====== GIVEN RECORDS

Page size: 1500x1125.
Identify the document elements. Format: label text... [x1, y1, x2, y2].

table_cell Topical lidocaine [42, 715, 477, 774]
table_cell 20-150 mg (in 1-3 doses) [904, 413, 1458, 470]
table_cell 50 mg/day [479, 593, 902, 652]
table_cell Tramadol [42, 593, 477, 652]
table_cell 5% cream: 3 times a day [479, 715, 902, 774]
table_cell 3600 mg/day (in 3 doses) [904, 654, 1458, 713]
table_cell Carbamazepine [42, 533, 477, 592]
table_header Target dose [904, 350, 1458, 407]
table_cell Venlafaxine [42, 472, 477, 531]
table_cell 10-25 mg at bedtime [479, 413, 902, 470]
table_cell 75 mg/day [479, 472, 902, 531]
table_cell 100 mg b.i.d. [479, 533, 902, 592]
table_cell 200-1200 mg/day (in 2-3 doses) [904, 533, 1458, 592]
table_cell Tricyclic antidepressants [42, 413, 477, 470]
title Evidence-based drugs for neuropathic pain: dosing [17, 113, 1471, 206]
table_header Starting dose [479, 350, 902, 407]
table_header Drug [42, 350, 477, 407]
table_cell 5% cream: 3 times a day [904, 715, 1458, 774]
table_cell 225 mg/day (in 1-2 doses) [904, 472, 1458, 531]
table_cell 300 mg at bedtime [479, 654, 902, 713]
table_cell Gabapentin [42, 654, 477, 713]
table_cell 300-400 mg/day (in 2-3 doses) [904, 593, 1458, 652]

============

REQUIRED ACTION: Copy the entries word for word.

SOLUTION TO THIS TASK:
Page size: 1500x1125.
Identify the document elements. Format: label text... [x1, y1, x2, y2].

table_cell Topical lidocaine [42, 715, 477, 774]
table_cell 20-150 mg (in 1-3 doses) [904, 413, 1458, 470]
table_cell 50 mg/day [479, 593, 902, 652]
table_cell Tramadol [42, 593, 477, 652]
table_cell 5% cream: 3 times a day [479, 715, 902, 774]
table_cell 3600 mg/day (in 3 doses) [904, 654, 1458, 713]
table_cell Carbamazepine [42, 533, 477, 592]
table_header Target dose [904, 350, 1458, 407]
table_cell Venlafaxine [42, 472, 477, 531]
table_cell 10-25 mg at bedtime [479, 413, 902, 470]
table_cell 75 mg/day [479, 472, 902, 531]
table_cell 100 mg b.i.d. [479, 533, 902, 592]
table_cell 200-1200 mg/day (in 2-3 doses) [904, 533, 1458, 592]
table_cell Tricyclic antidepressants [42, 413, 477, 470]
title Evidence-based drugs for neuropathic pain: dosing [17, 113, 1471, 206]
table_header Starting dose [479, 350, 902, 407]
table_header Drug [42, 350, 477, 407]
table_cell 5% cream: 3 times a day [904, 715, 1458, 774]
table_cell 225 mg/day (in 1-2 doses) [904, 472, 1458, 531]
table_cell 300 mg at bedtime [479, 654, 902, 713]
table_cell Gabapentin [42, 654, 477, 713]
table_cell 300-400 mg/day (in 2-3 doses) [904, 593, 1458, 652]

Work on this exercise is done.